Simon’s Peking Duck
Mr C.K is a long time friend, colleague and fellow diner. As a keen photographer, he has offered on many occasions to be my food photographer (with his far superior equipment), to which I have begun obliging more frequently. In conjunction with his recently set up photography blog, he also offered to guest post on my wall – finally…
So back to the point of this post, Mr CK had been bugging me to go dine at Simon’s, although without much avail with booking. Anyways, so last week on a weekday he went without moi!!! As if have a duck fest without me – how appalling! Actually to be fair he did try to call me, about an hour or two before going, but I was working… sigh sigh sigh! Anyways here’s CK’s first guest post. Hopefully there will be more to come, to spruce up this space.
197b Middleborough Rd
Box Hill South
03 9898 5944
After the review on The Age, Simon’s Peking Duck Chinese Restaurant quickly became the place to go for Peking ducks in Melbourne. Simon Lay, ex-chef of Old Kingdom opened his own specialty Peking duck restaurant back in Oct 2010 in suburban Boxhill. There are 2 sittings per night – 6pm and 8pm. I would HIGHLY recommend booking for a spot at least 24 hours ahead to avoid disappointment (as I experienced trying to book for dinner during lunchtime of the same day).
Located on a Middleborough Road shopping strip, I wouldn’t call the exterior or interior décor as classy, but reminds me of 1990s yum-cha cafés of Hong Kong with its pink coloured walls and tightly spaced paper-lined tables. A word of warning: the restaurant doesn’t accept EFTPOS or credit cards.
On arrival, you are quickly presented with a gold covered menu, which we completely ignored since what else would you eat at a Peking duck restaurant apart from Peking duck? A whole duck served as 3 different causes will set you back $55-63 depending if you want the stir fried bean shoot with duck meat ($55) or duck meat stir fried with noodle ($63). A duck can feed 2-3 people.
Filleting the duck with skill and efficiency.
Almost there time to eat!~
Part of the fun and enjoyment of dining at Simon’s is actually Simon himself. He came to our tableside to prepare the duck mentioning that he saw me with a camera. He also makes jokes regarding various things and also teaches you the “exact science” of filling, saucing, folding and eating of Peking duck.
Applied sauce… =P
Finished product, ready to eat!
First is the duck with pancake, spring onion and cucumber (Peking duck). The skin of the duck was golden brown and very crispy. The meat was moist and held sufficient flavours. Ms AL suggested that it is likely that they deep fried the surface of the duck or at least used hot oil to scald the exterior to produce such a beautifully brittle texture – which is one of the traditional ways of crisping up the duck skin. What was lacking in the duck was a smoky element. Traditionally, flavoured wood (like cherry wood) is used to smoke and infuse the surface of the skin while the duck is roasting in the wood fired oven (maybe they didn’t use a wood fired oven at all?). Overall, the Peking duck was well balanced and above average standards.

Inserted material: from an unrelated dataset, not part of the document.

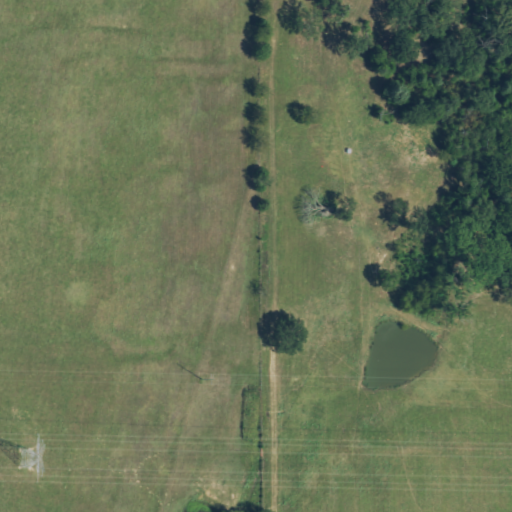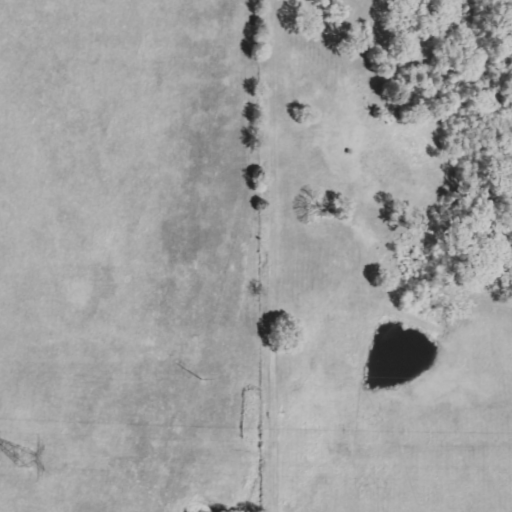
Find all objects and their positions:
power tower: (25, 457)
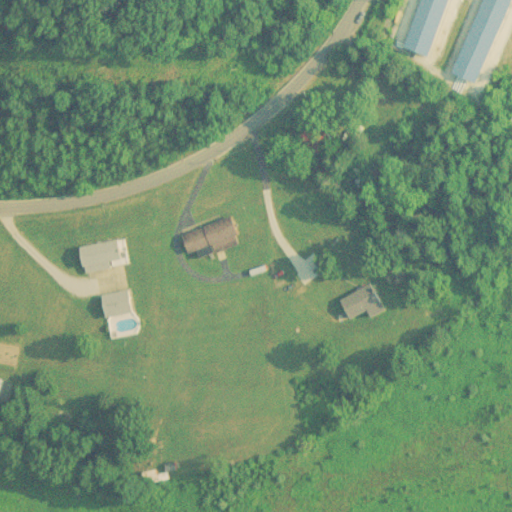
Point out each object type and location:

Then we moved on to the duck meat noodle. Remember to choose the hand-made noodle as we were told that it is easily the best choice out of the 4 (other being rice/egg/ noodle or hor fun). Unlike places that serve extremely small amounts of duck meat with their second course of a duck feast, the noodle was generously loaded with succulent duck meat freshly carved from the naked duck. The flavour was nice but it might feel a bit rich/oily for some.
The last course is a duck soup. This can be hit and miss depending on your likings. I like strong herb/spice flavours so I quite liked the soup. However, Ms AL and AY both thought the strong spice overpowered the duck itself who should be providing the richness of the soup – as they have a surplus supply of duck bone to prepare the soup with.
Rating (AAR scale): Yummy – In conclusion, the duck was of good standard and the price was also attractive ($21 a person if sharing between 3 – we all left feeling full), good bang for bucks. The dining environment could be improved and also they need to start accepting non-cash payment methods or big gatherings could become an issue.